Blain wanted to smile. Steve had always been a pretentious S.O.B., but Blain had never pegged him as sexist. Apparently the gloves were off for this meeting, however, because Blain saw unmasked irritation cross the man’s face.

“Very well, then,” he said as if he’d given his approval, when, in fact, he’d had no choice. “But I’ll expect a written transcript of what we discuss here today.”

It was a blatant attempt on Steve’s part to put Cece in her place—as if she were nothing more than a glorified secretary for the FBI.

But Blain should have known she’d be able to handle herself. “I’m sure Blain’s personal assistant would be happy to come in here and take care of that for you,” she replied curtly.

Good for you,
Blain privately conveyed to Cece with the hint of a grin. Oh, yeah, she knew how to put men in their place.

“No need for that. What I’ve got to say will only take a minute.”

Then why the hell had he wanted Cece to take notes, Blain almost asked him, but he tried to keep it professional, even though he was fighting the urge to clock Steve Oxford in the face.

“As you know, Blain, Star Oil has been with you for four years now—”

“Cut the crap, Steve.
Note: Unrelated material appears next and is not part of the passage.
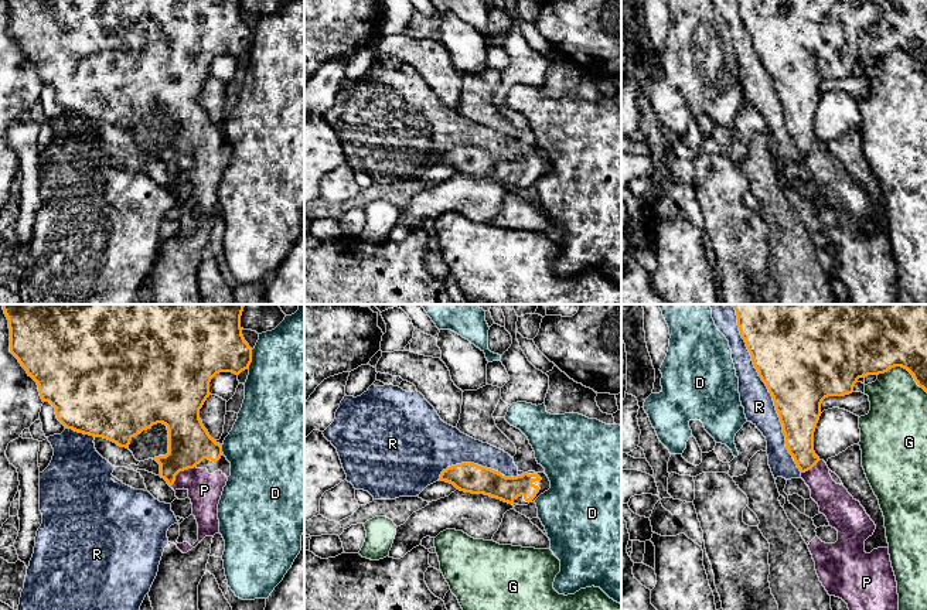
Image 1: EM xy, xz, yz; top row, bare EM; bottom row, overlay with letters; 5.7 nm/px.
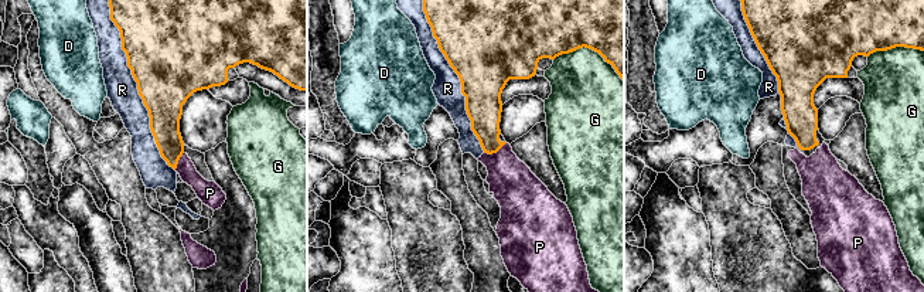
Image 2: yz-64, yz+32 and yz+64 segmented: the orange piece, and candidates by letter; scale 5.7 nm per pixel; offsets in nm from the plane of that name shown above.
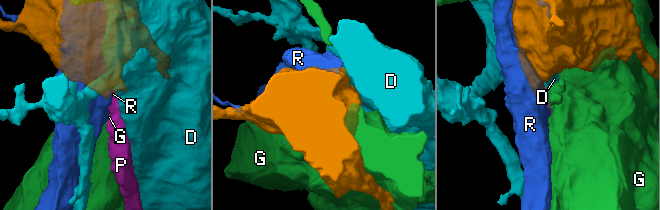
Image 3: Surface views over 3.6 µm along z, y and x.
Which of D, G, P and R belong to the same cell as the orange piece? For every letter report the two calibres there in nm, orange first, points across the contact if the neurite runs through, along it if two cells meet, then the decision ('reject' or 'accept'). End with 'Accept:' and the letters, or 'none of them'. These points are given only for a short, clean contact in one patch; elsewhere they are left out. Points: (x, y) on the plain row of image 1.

You’re ditching me because of all this nonsense, aren’t you?”

If Steve seemed surprised by his aggressiveness, it didn’t show. He just leaned back in his chair, unbuttoning his suit coat. “We are.”

Mother f—

Blain bit back the oath. Sure, he’d suspected the news, but he’d been hoping Steve would deny it.

And as his hopes went sailing out the conference room door, so did the leash on Blain’s temper.

“This is bull, Steve. Complete and utter bull.”

Blain caught a glimpse of Cece’s eyes widening before she glanced at Steve to see his reaction.

“Actually, Blain, it’s not,” Steve snapped back just as aggressively. “You know as well as I do that things haven’t been the same since Randy’s death.”

“It’s only been a month. Give us some time to pull it together.”

“But to be honest, this started before Randy died.”

“What started?” Blain huffed.

“The losses. Poor qualifying. Poor finishes. Our tracking service claims we’ve only gotten two hours of network exposure.”

He’d known the number was low—his own tracking service had come up with much the same. “Every team goes through ups and downs.”